CE QUI NOUS DIFFERENCIE DE L'EUROPE, C'EST LA FIBRE COMMUNAUTAIRE DE NOS GENS

La fibre est aussi la source de nos « Projets de Miséricorde » en faveur des plus défavorisés : Pastorale de l’Enfance (0 à 6 ans), enfants et jeunes de nos périphéries, adolescentes enceintes, jeunes et adultes dépendants des drogues, détenus, monde de la prostitution, etc. Il reste infiniment plus à faire qu’il n’existe d’initiatives, mais il ne passe pas d’année sans le surgissement de plusieurs « projets » nouveaux dans le diocèse... Malgré toutes les critiques que l’on peut faire à l’Eglise, elle est celle qui « fait le bien aux gens » !

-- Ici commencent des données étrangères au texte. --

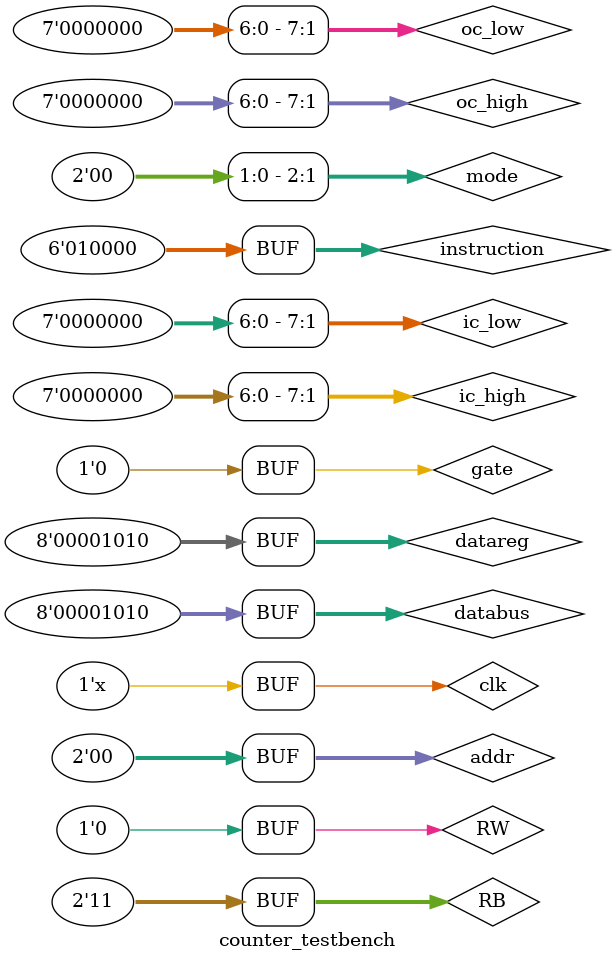
<source format=v>
`timescale 1ns/1ps

module counter_testbench;
    reg clk=0;
    always #5 clk = !clk;
    reg gate = 0;
    wire out;
    
    reg [7:0] datareg;
    wire [7:0] databus;
    reg [1:0] addr;
    reg RW; //0 scrittura, 1 lettura
    reg [5:0] instruction;
    reg [1:0] RB;
    
    initial begin
        RW = 0;
        addr = 2'b00;
        RB = 2'b11;
        instruction = 6'b010000; //Low byte, mode 0, no BCD
        datareg = 8'd10;
        #500;
    end
    
    //semaforo
    assign databus = (RW) ? 8'bZ : datareg;
    
    
    
    counter COUNTER (
        .databus(databus), .addrbus(addr), .RWbus(RW),
        .clk(clk), .gate(gate), .out(out),
        .CWRmode(instruction), .read_back(RB)
    );
    defparam COUNTER.COUNTER_ID = 2'b00;
    
    //fili d'osservazione dei collegamenti interni
    wire write_high = COUNTER.write_high;
    wire write_low = COUNTER.write_low;
    wire CR_reset = COUNTER.CR_reset;
    wire start_count = COUNTER.start_count; 
    wire count_finished = COUNTER.count_finished;
    wire read_high = COUNTER.read_high;
    wire read_low = COUNTER.read_low;
    wire latch_high = COUNTER.latch_high;
    wire latch_low = COUNTER.latch_low;
    wire OL_reset = COUNTER.OL_reset; 
    wire null_count = COUNTER.null_count; 
    wire [7:0] ic_high = COUNTER.ic_high;
    wire [7:0] ic_low = COUNTER.ic_low;
    wire [7:0] oc_high = COUNTER.oc_high;
    wire [7:0] oc_low = COUNTER.oc_low;
    
    //fili d'osservazione di CL
    wire RW_high = COUNTER.CL.RW_high;
    wire RW_low = COUNTER.CL.RW_low;
    wire [2:0] mode = COUNTER.CL.mode;
    wire BCD = COUNTER.CL.BCD;
    wire COUNT_ = COUNTER.CL.COUNT_;
    wire STATUS_ = COUNTER.CL.STATUS_;
    wire half_write = COUNTER.CL.half_write; //1=write_low eseguito, 0=write_high eseguito;
    wire write_completed = COUNTER.CL.write_completed;
endmodule
</source>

Je serais coupable d’omission si je ne disais pas la soif de formation de nos « responsables »  communautaires. A cause de nos distances gigantesques qui séparent les communautés des centres paroissiaux (jusqu’à 150 km) et aussi les paroisses du centre diocèse (jusqu’à 400 km). Nous avons dû ouvrir une « École de la Foi » pour laïcs par internet. Nous créons (ou traduisons) des cours de Bible ou d’autres sujets plus profanes : famille, éducation, etc. Notre gratitude au « Centre des Bernardins » du Diocèse de Paris est très grande pour le partenariat que nous avons établi, et qui nous permet d’offrir des formations très actuelles. Nous totalisons chaque année 700 inscriptions à ces cours.

Nous sommes tous appelés à la sainteté, par notre baptême nous sommes devenus disciples missionnaires, quels sont les défis communs d'un chrétien en Corrèze et celui d'un brésilien ?

J’espère profondément que le Synode va être copieusement inspiré pour faire résonner l’appel des baptisés à la sainteté en notre situation amazonienne, tant humaine, sociale que spirituelle. C’est à mes yeux, le seul chemin pour que l’Eglise puisse réellement offrir son inépuisable patrimoine de connaissance et de dévouement en faveur de notre région. L‘Ecologie Intégrale ne peut pas faire l’économie du message divin sur la fraternité, sur l’indispensable équilibre de vie individuelle et sociale, et sur l’harmonie entre l’homme et tout le reste de la création ! Car « tout est lié » nous répète le Pape François .

Alors, oui, notre Synode offrira des réponses dont le monde entier, la Corrèze et l’Amazonie ont besoin pour avancer vers un monde plus humain, plus fraternel et plus fils de Dieu : où la personne soit reconnue dans sa dignité de fille de Dieu.

 

Qui est Monseigneur Dominique You ?

Bien qu'originaire du diocèse de Fréjus-Toulon, Dominique You a été ordonné prêtre le 23 juillet 1981 pour le diocèse de Tulle. Il fut prêtre à Brive de 1981 à 1992, d'abord vicaire de la paroisse Saint-Sernin, puis aumônier des lycées et collèges de Brive.

En 1992, il part au Brésil comme prêtre fidei donum.

En 2002 il est nommé évêque auxiliaire de São Salvador de Bahia au Brésil. Depuis 2006, il est évêque de Santíssima Conceição do Araguaia (en), en Amazonie, toujours au Brésil.